The Shape of Things
Ion channels are a class of proteins that control the flow of ions such as calcium, sodium or potassium across the membranes of cells, DeCaen explains. Maintaining a proper flow of ions is critical to a multitude of bodily functions, from the transmission of messages between brain cells to the beating of the heart.
“It seems like a simple job, but it ends up frequently being problematic,” he says.
Mutations in the genes that encode ion channels have been linked to many medical conditions. To understand how these mutations lead to disease, ion channel investigators try to piece together the three-dimensional molecular structures of ion channels.
For example, DeCaen and colleagues from the lab of Erhu Cao, PhD, at the University of Utah took this approach to better understand a gene called polycystic kidney disease 2 (PKD2). Mutations in the gene had been found in patients who develop large cysts in their kidneys that cause organ failure. Scientists knew the gene encoded an ion channel that controls the flow of ions, but did not know which ions. Work from DeCaen’s lab pointed to potassium and sodium.
“We now know what ions move through the channel, but no one had any idea of what it looked like in three-dimensional space,” DeCaen says. “Since function follows form, we figured that this is an important knowledge gap to fill.”
So, the team chilled the protein to a very low temperature and then used a powerful electron microscope to get the first glimpse of the protein’s configuration.
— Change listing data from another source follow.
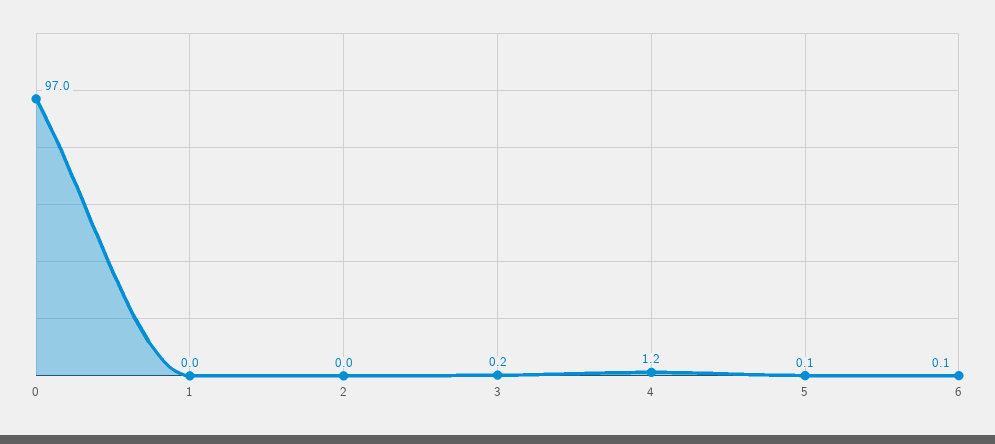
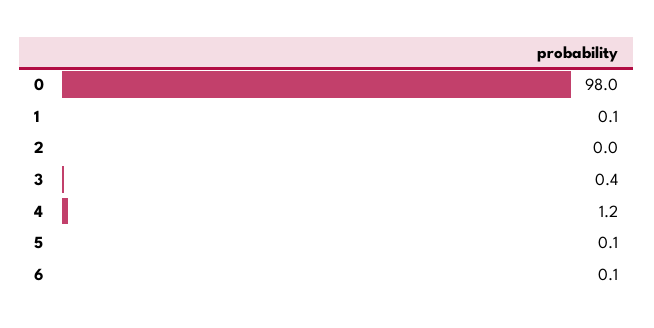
  {
-   "0": 97,
+   "0": 98,
-   "1": 0,
+   "1": 0.1,
    "2": 0,
-   "3": 0.2,
+   "3": 0.4,
    "4": 1.2,
    "5": 0.1,
    "6": 0.1
  }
The results were published in the journal Cell last year.
“Now that we know what the ion channel looks like, we can see how mutations that cause alterations in its structure may cause it to malfunction in the disease state,” he says. “We can start to do some pie-in-the-sky thinking about developing small molecules that can affect the ion channel’s function.”
For example, in polycystic kidney disease it is not clear whether mutations cause the PKD2 channel to be continually open, allowing an unending flow of ions, or if the mutation closes the channel. There might even be a mix of on/off effects depending on the specific mutation. So, DeCaen and colleagues are using electrophysiological techniques to find out. Their results could inform the design of drugs to combat the disease.
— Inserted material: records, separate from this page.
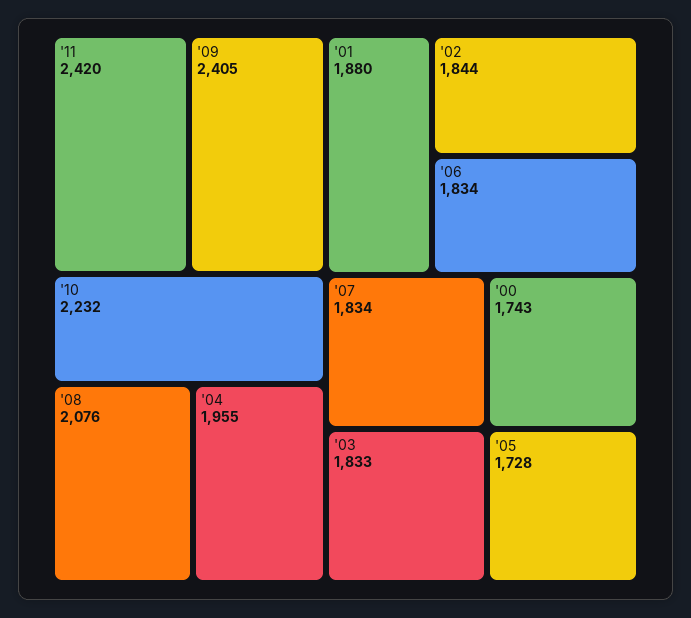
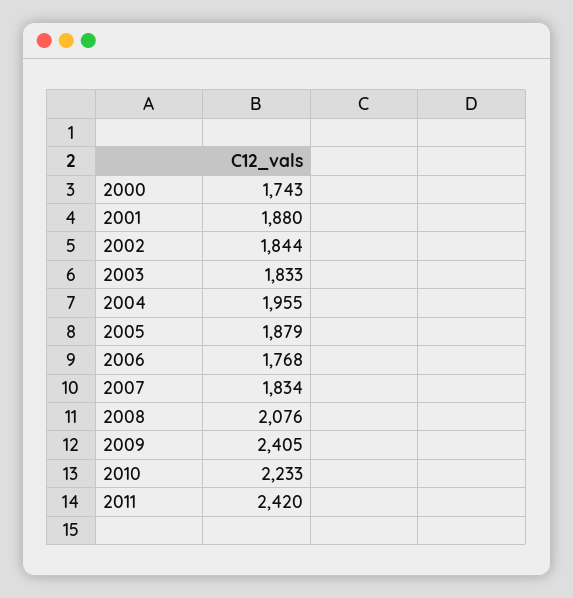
  {
    "'11": 2420,
    "'09": 2405,
-   "'10": 2232,
+   "'10": 2233,
    "'08": 2076,
    "'04": 1955,
    "'01": 1880,
    "'02": 1844,
-   "'06": 1834,
+   "'06": 1768,
    "'07": 1834,
    "'03": 1833,
    "'00": 1743,
-   "'05": 1728
+   "'05": 1879
  }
DeCaen has also been consulting Northwestern clinicians about complications beyond cysts in patients with polycystic kidney disease. These clinical insights might provide clues on the function of these ion channels throughout the body and potentially suggest treatment strategies.
“In ion channel research, you need a broad range of expertise in medicine,” DeCaen explained. “You need a neurologist, a cardiac arrhythmias expert and kidney disease experts. We have that large pool of scientists and clinicians here at Northwestern.”
Working with George, and Jennifer Kearney, PhD, associate professor of Pharmacology, DeCaen is also probing the role of ion channels in epilepsy. His lab is recreating the structure of a bacterial version of an epilepsy-linked sodium channel as a first step toward recreating the mammalian version. So far, the work has yielded unexpected clinical benefits.
“This gave us our first glimpse into how anti-epileptic drugs work,” DeCaen says. It has also suggested potential antibacterial treatments that would target the channel.
The applications of this line of research go even further: This summer, George and colleagues showed how mutations in a sodium channel called Nav1.9 can lead to a disorder where people are unable to feel pain. The findings, published in The Journal of Clinical Investigation, might have implications for the development of novel therapies for pain.
“Ion channels represent an under-appreciated class of druggable protein targets,” says George. “A goal for the Department of Pharmacology has been to place ion channels at the center stage of research efforts to find new drug targets.”